_Description of the task:_ Show every line of the data that contains the word "αναστολή". Case counts.

_Excerpted records:_

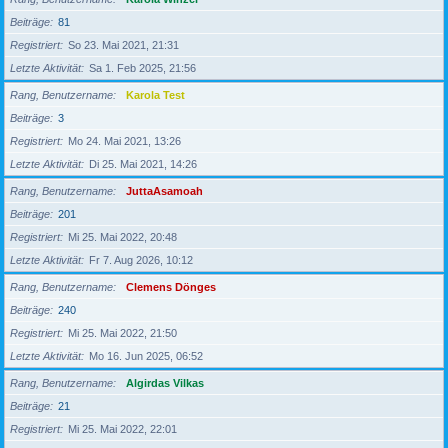
Beiträge
81
Registriert
So 23. Mai 2021, 21:31
Letzte Aktivität
Sa 1. Feb 2025, 21:56
Rang, Benutzername
Karola Test
Beiträge
3
Registriert
Mo 24. Mai 2021, 13:26
Letzte Aktivität
Di 25. Mai 2021, 14:26
Rang, Benutzername
JuttaAsamoah
Beiträge
201
Registriert
Mi 25. Mai 2022, 20:48
Letzte Aktivität
Fr 7. Aug 2026, 10:12
Rang, Benutzername
Clemens Dönges
Beiträge
240
Registriert
Mi 25. Mai 2022, 21:50
Letzte Aktivität
Mo 16. Jun 2025, 06:52
Rang, Benutzername
Algirdas Vilkas
Beiträge
21
Registriert
Mi 25. Mai 2022, 22:01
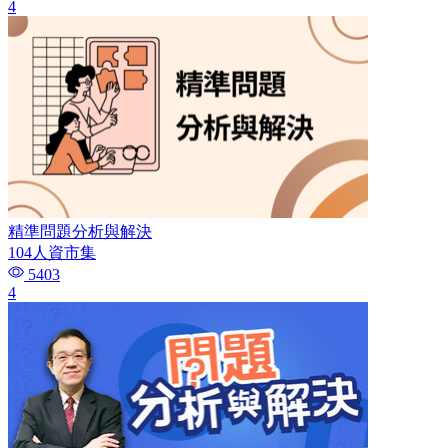
4
精準問題分析與解決
104人資市集
5403
4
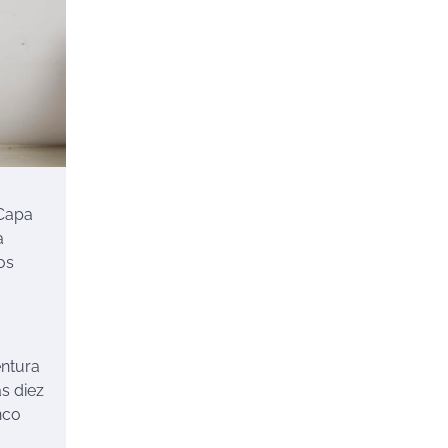
 Capa
a
os
entura
as diez
nco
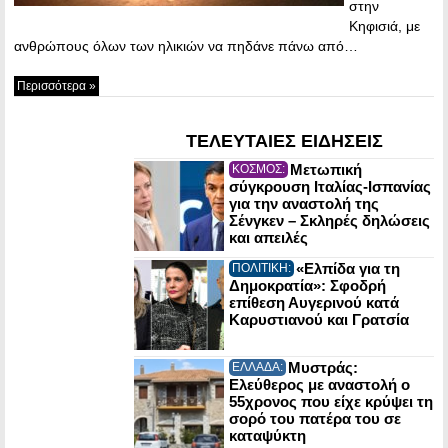
στην
Κηφισιά, με
ανθρώπους όλων των ηλικιών να πηδάνε πάνω από…
Περισσότερα »
ΤΕΛΕΥΤΑΙΕΣ ΕΙΔΗΣΕΙΣ
Μετωπική
ΚΟΣΜΟΣ:
σύγκρουση Ιταλίας-Ισπανίας
για την αναστολή της
Σένγκεν – Σκληρές δηλώσεις
και απειλές
«Ελπίδα για τη
ΠΟΛΙΤΙΚΗ:
Δημοκρατία»: Σφοδρή
επίθεση Αυγερινού κατά
Καρυστιανού και Γρατσία
Μυστράς:
ΕΛΛΑΔΑ:
Ελεύθερος με αναστολή ο
55χρονος που είχε κρύψει τη
σορό του πατέρα του σε
καταψύκτη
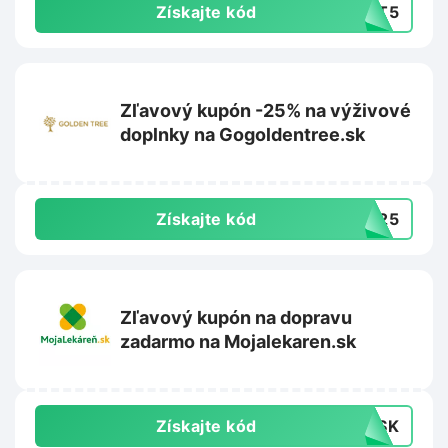
Získajte kód
UST5
Zľavový kupón -25% na výživové
doplnky na Gogoldentree.sk
Získajte kód
GT25
Zľavový kupón na dopravu
zadarmo na Mojalekaren.sk
Získajte kód
MOSK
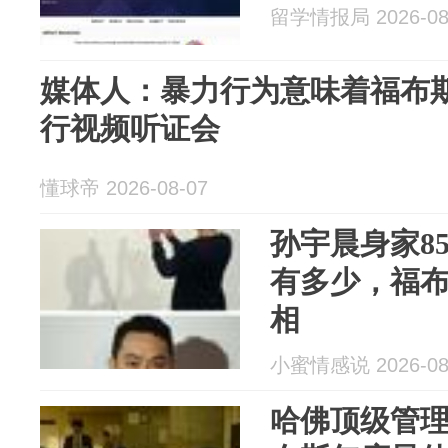
留学情报局 2026-08
媒体人：暴力行为意味着福布
行视频听证会
懂球帝 2026-08-07
孙宇晨身家8
有多少，福
相
小蜜情感说 2026-08
哈佛顶级管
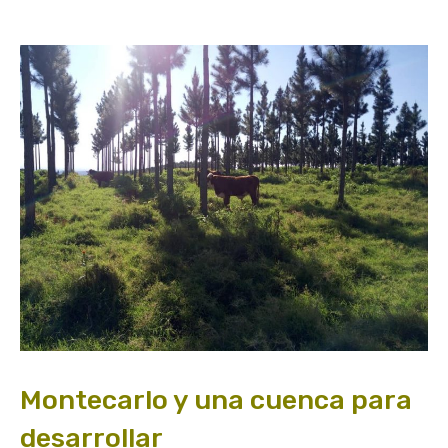
Montecarlo y una cuenca para
desarrollar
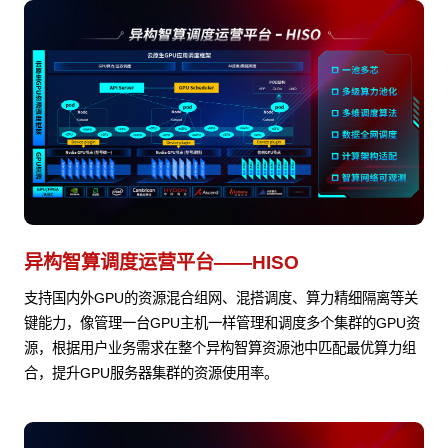
异构智算调度运营平台——HISO
支持国内外GPU的资源混合组网、混搭调度、算力精细隔离等关
键能力，像管理一台GPU主机一样管理和调度多个集群的GPU资
源，根据用户业务需求在整个异构智算资源池中匹配最优算力组
合，提升GPU服务器集群的资源使用率。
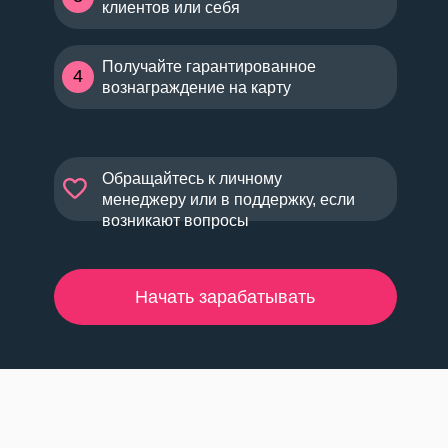
клиентов или себя
Получайте гарантированное
4
вознаграждение на карту
Обращайтесь к личному
менеджеру или в поддержку, если
возникают вопросы
Начать зарабатывать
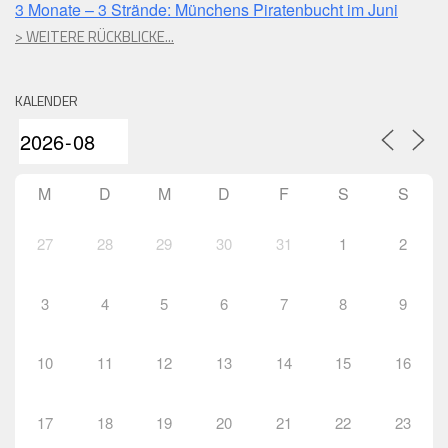
3 Monate – 3 Strände: Münchens Piratenbucht im Juni
> WEITERE RÜCKBLICKE...
KALENDER
M
D
M
D
F
S
S
27
28
29
30
31
1
2
3
4
5
6
7
8
9
10
11
12
13
14
15
16
17
18
19
20
21
22
23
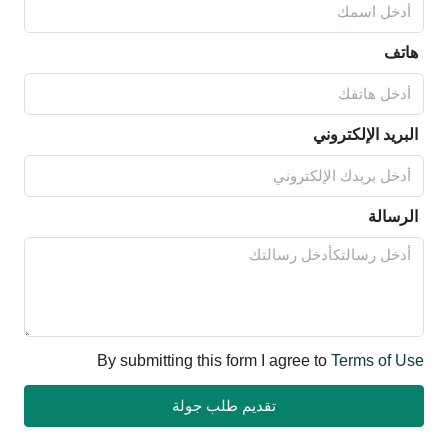
هاتف
البريد الإلكتروني
الرسالة
By submitting this form I agree to
Terms of Use
تقديم طلب جولة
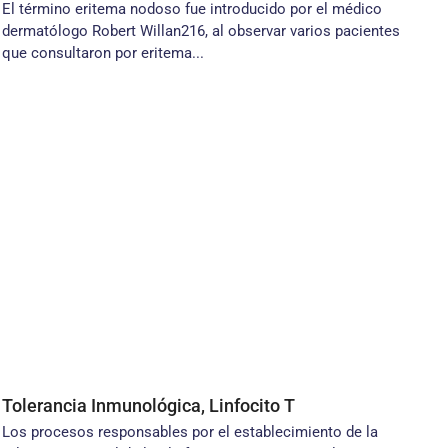
El término eritema nodoso fue introducido por el médico
dermatólogo Robert Willan216, al observar varios pacientes
que consultaron por eritema...
Tolerancia Inmunológica, Linfocito T
Los procesos responsables por el establecimiento de la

_Exercise result:_
για την αναστολή της
Ελεύθερος με αναστολή ο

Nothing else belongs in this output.